- [Work item]: With the images removed, write out every line below exactly.

- [Supplied entries]:
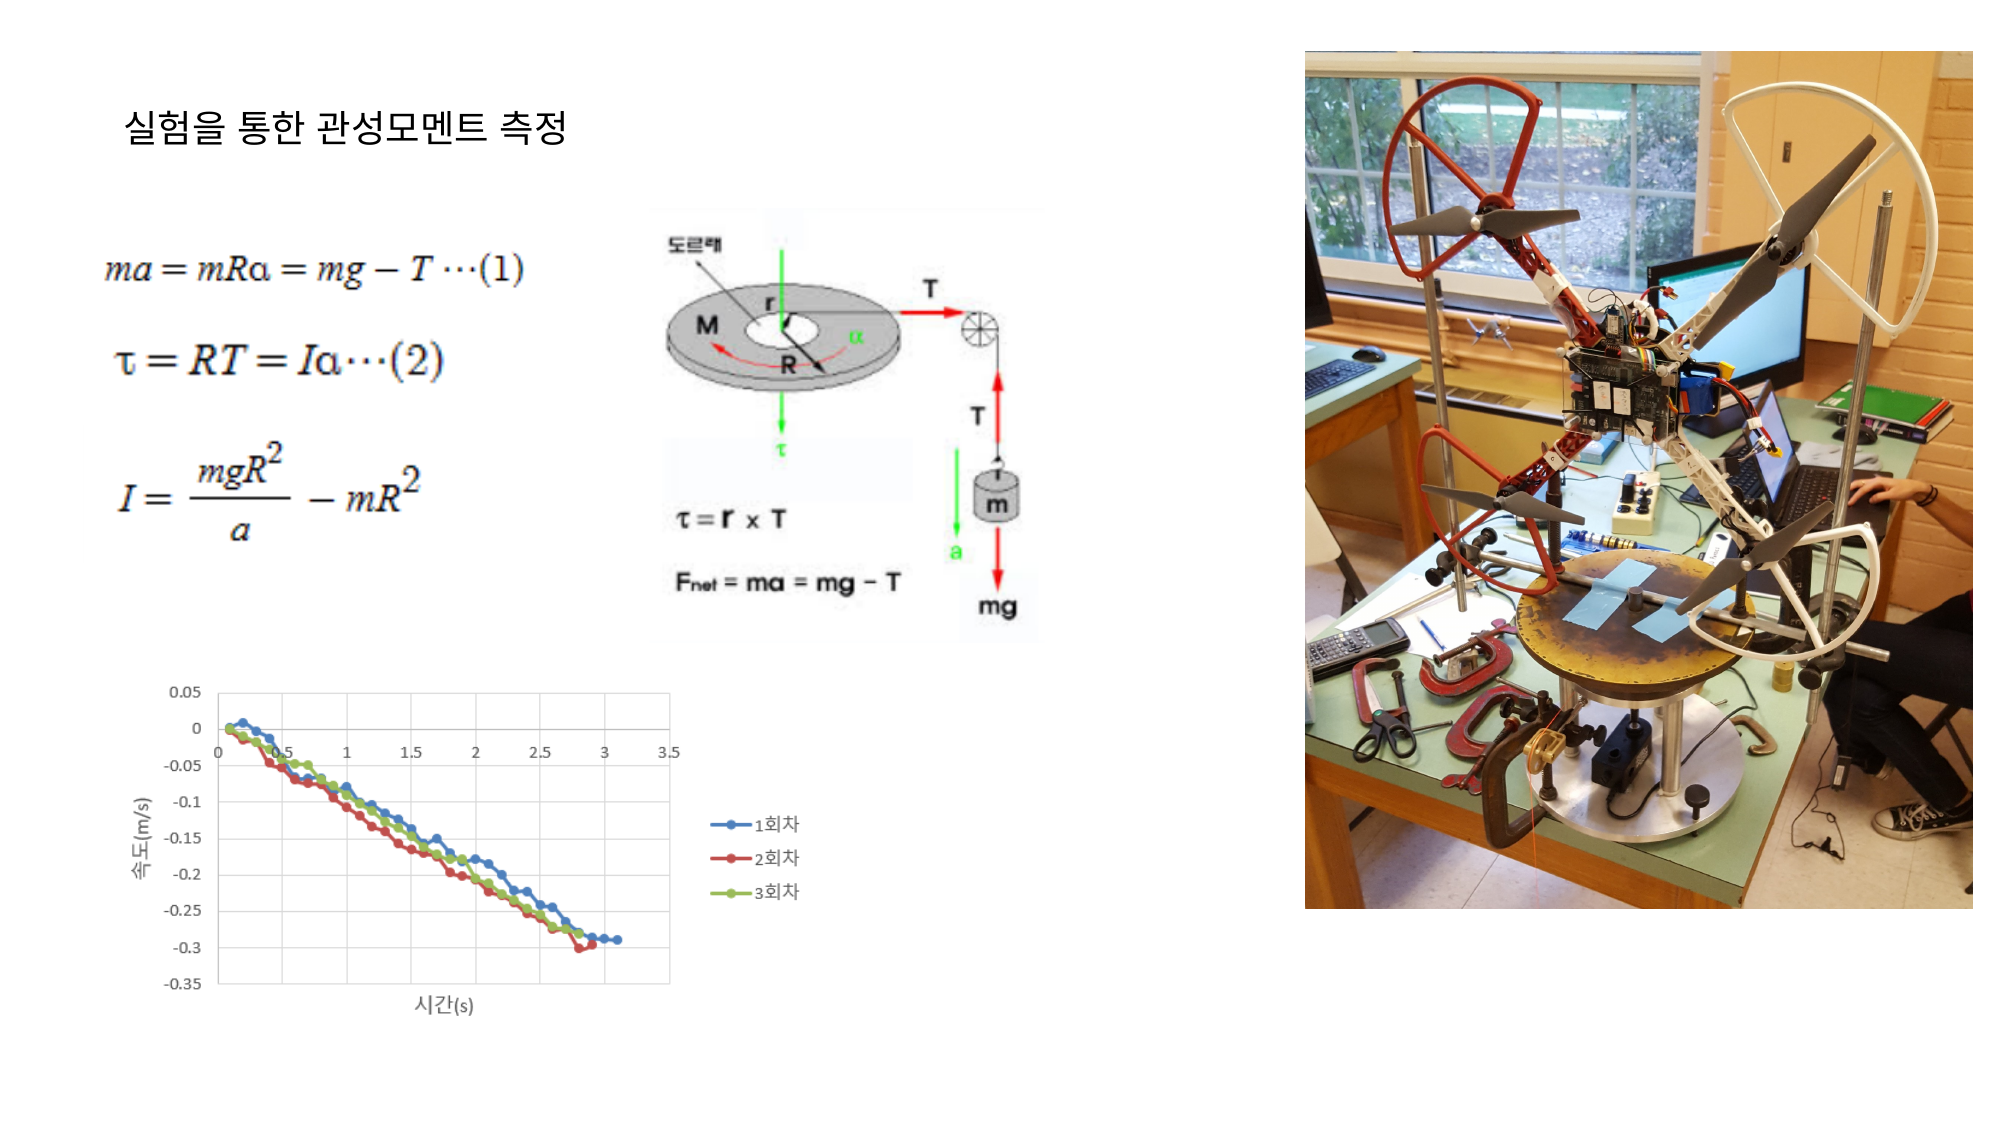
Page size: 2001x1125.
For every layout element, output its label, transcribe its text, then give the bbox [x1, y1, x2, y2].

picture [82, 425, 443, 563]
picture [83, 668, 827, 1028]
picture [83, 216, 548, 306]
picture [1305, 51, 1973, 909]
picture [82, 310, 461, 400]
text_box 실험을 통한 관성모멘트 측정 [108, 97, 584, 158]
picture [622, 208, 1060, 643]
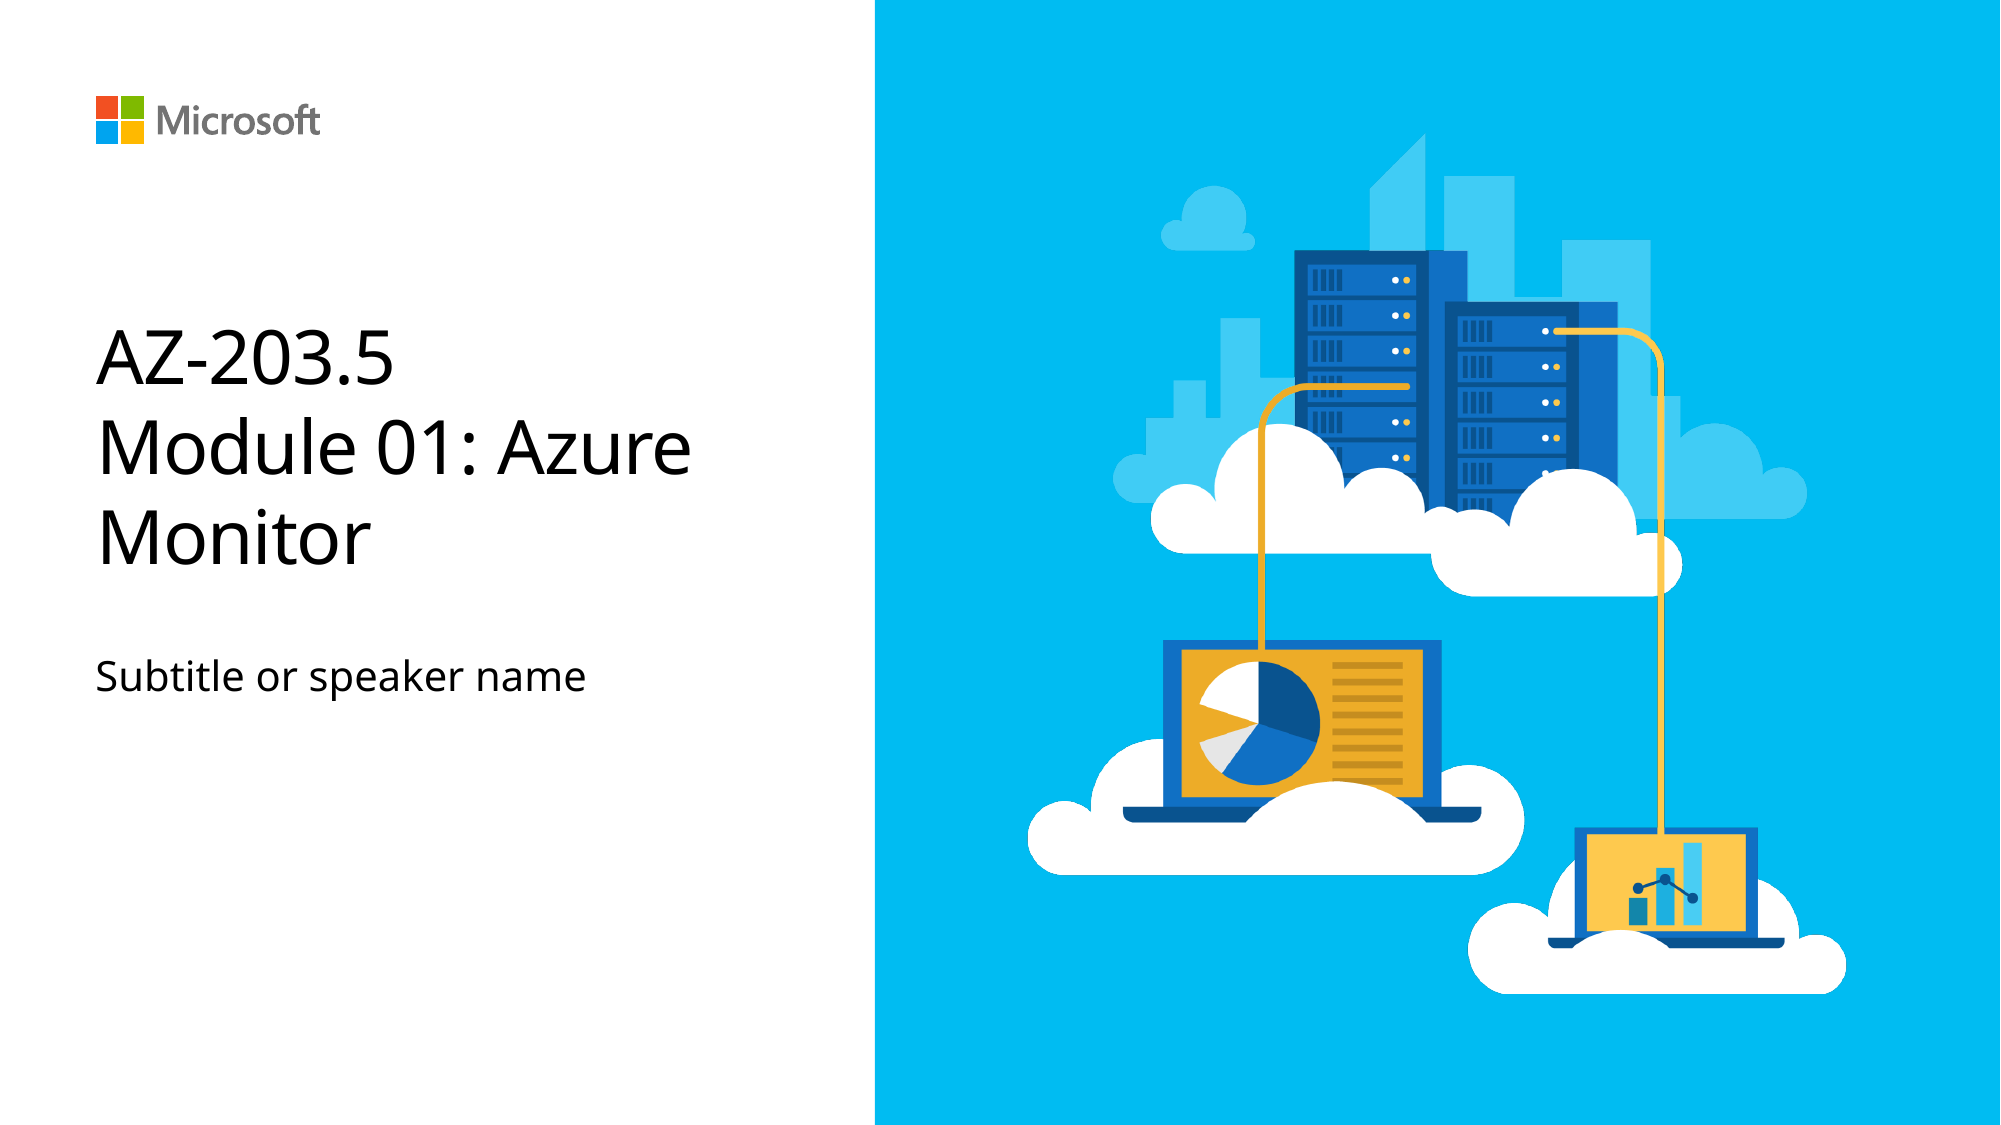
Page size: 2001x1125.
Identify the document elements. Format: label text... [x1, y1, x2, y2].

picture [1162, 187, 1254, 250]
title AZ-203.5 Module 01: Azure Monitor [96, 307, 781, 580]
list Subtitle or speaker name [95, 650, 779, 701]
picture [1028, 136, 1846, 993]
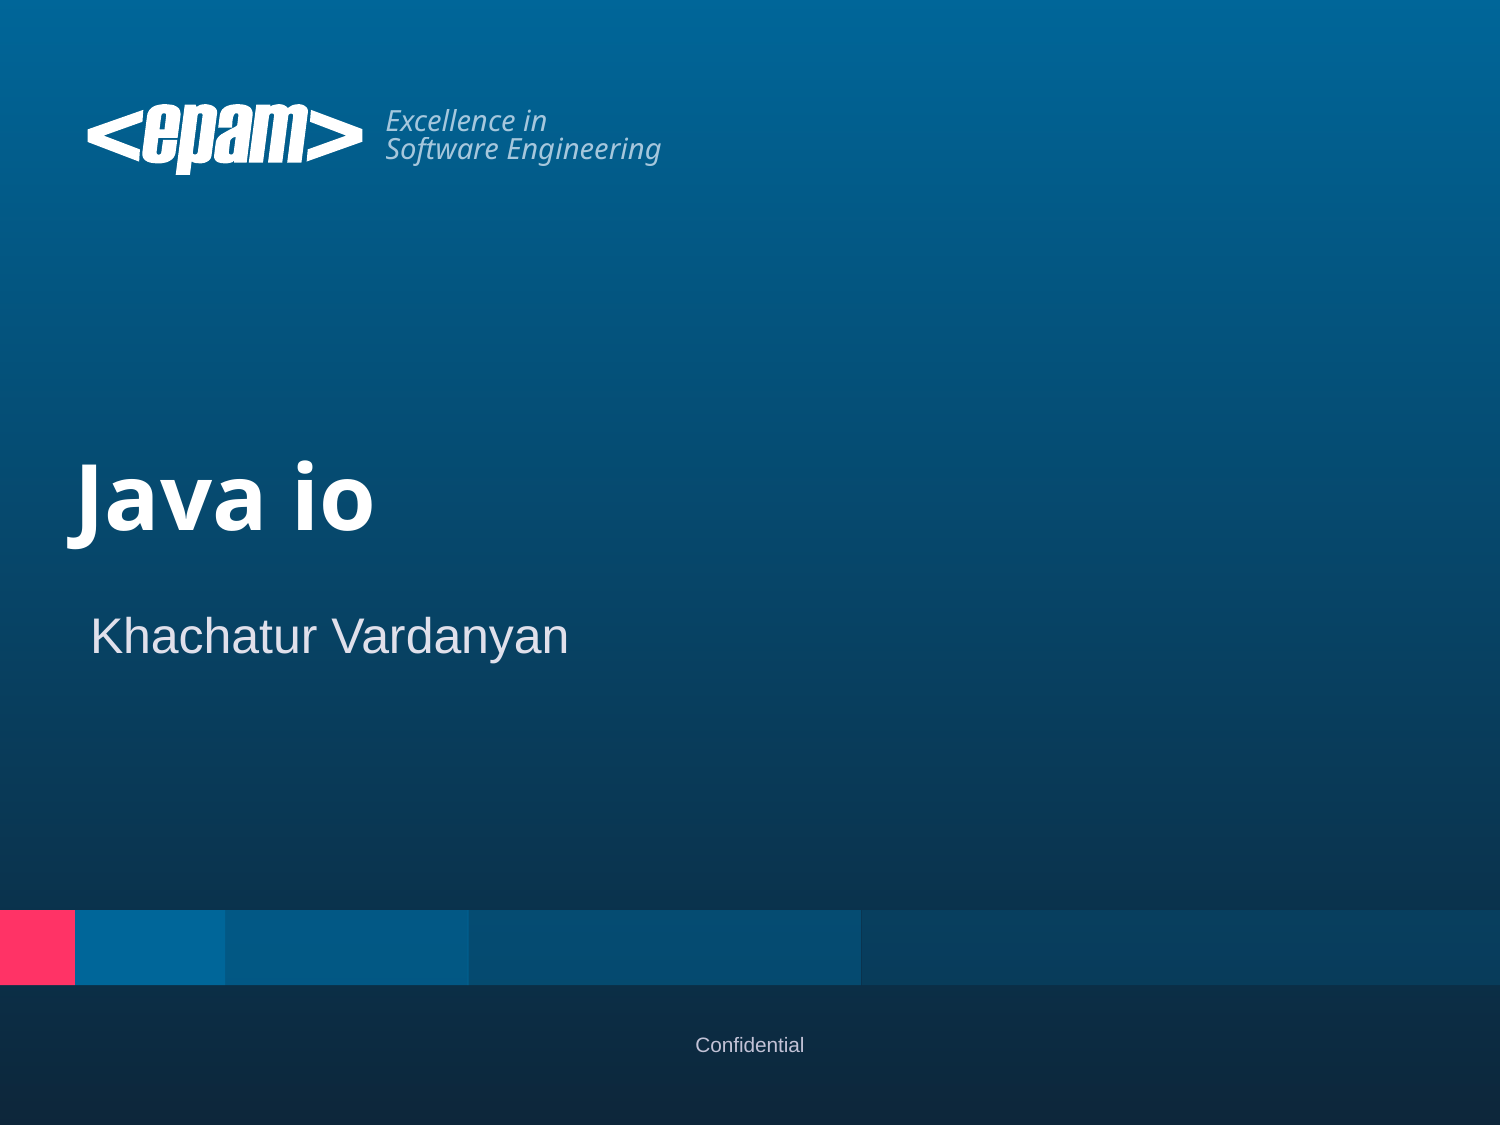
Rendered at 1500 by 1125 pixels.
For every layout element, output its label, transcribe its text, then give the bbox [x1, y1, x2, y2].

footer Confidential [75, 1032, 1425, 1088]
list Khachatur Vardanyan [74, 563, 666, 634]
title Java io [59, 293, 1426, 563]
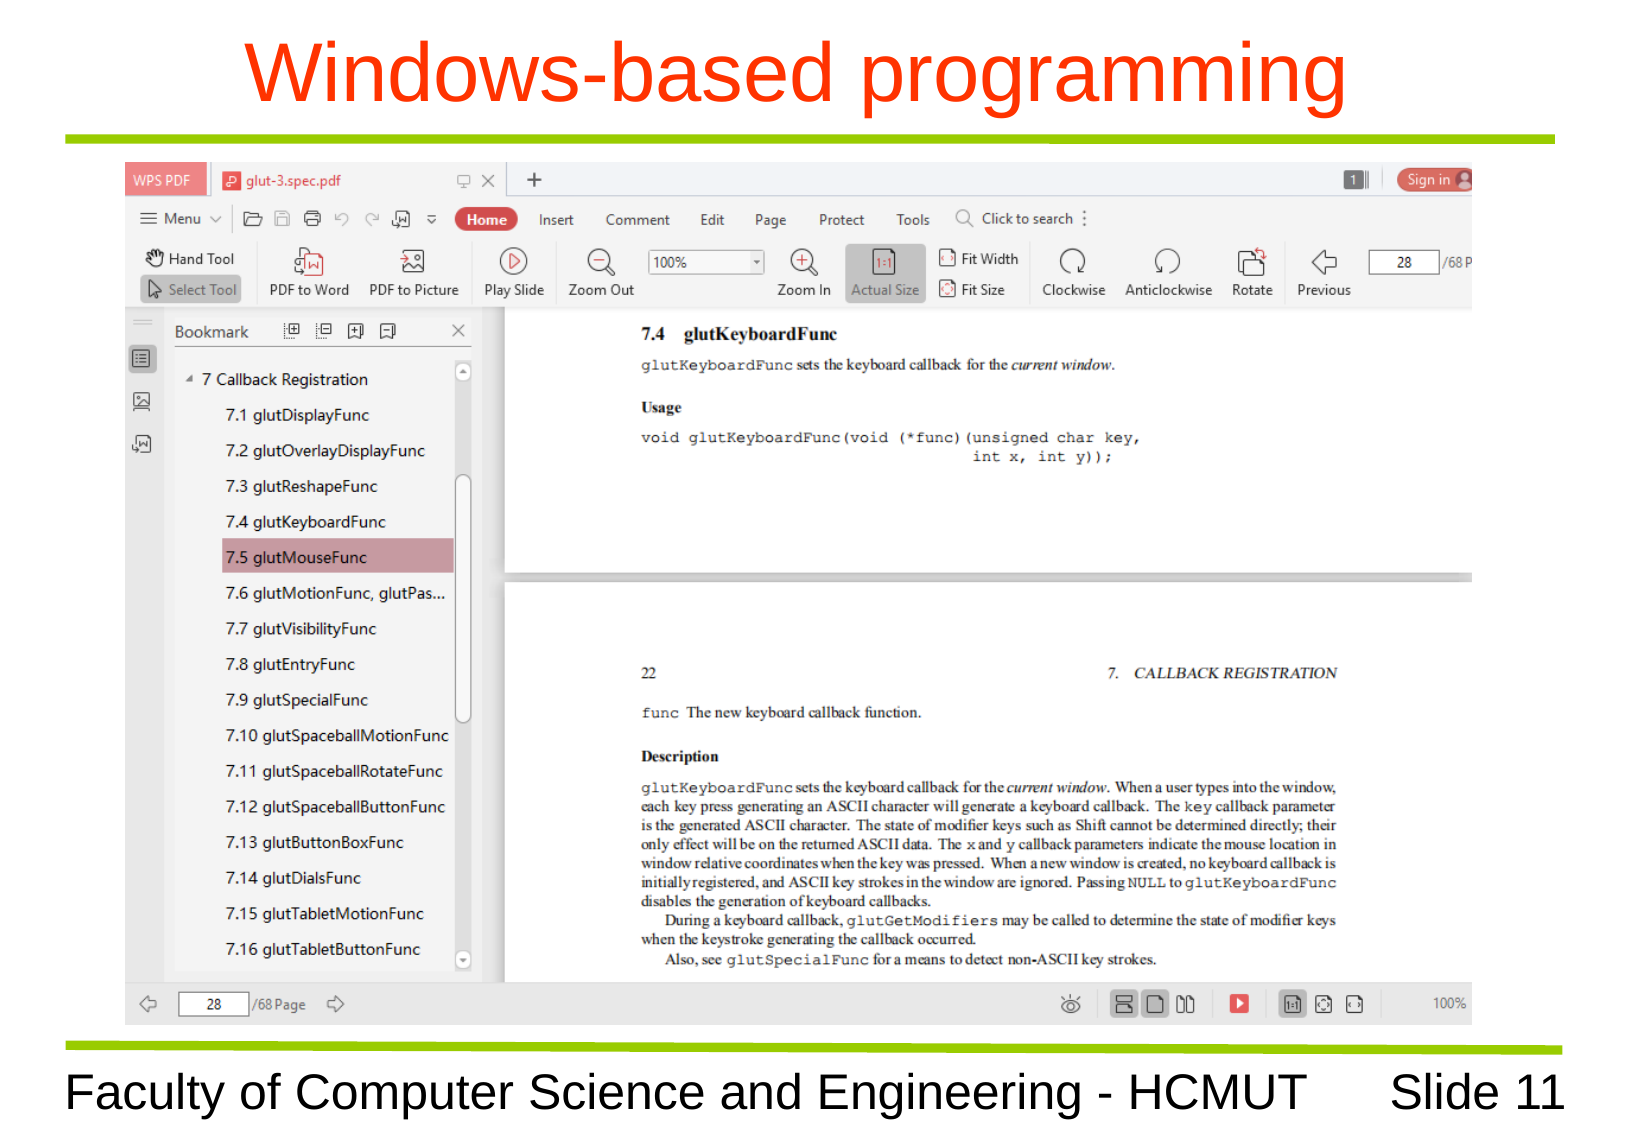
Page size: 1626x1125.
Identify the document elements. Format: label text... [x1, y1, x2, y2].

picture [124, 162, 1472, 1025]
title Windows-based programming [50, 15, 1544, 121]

- [Answer to this task]:
Page size: 2001x1125.
For every layout element, output its label, transcribe its text, then give the bbox [x1, y1, x2, y2].

picture [82, 425, 443, 563]
picture [83, 668, 827, 1028]
picture [83, 216, 548, 306]
picture [1305, 51, 1973, 909]
picture [82, 310, 461, 400]
text_box 실험을 통한 관성모멘트 측정 [108, 97, 584, 158]
picture [622, 208, 1060, 643]
Page size: 2001x1125.
Identify the document elements. Format: label text... [x1, y1, x2, y2].

picture [1162, 187, 1254, 250]
title AZ-203.5 Module 01: Azure Monitor [96, 307, 781, 580]
list Subtitle or speaker name [95, 650, 779, 701]
picture [1028, 136, 1846, 993]
Rendered at 1500 by 1125 pixels.
For every layout element, output its label, transcribe its text, then give the bbox [x1, y1, x2, y2].

footer Confidential [75, 1032, 1425, 1088]
list Khachatur Vardanyan [74, 563, 666, 634]
title Java io [59, 293, 1426, 563]
Page size: 1626x1125.
Identify the document elements. Format: label text... [x1, y1, x2, y2].

picture [124, 162, 1472, 1025]
title Windows-based programming [50, 15, 1544, 121]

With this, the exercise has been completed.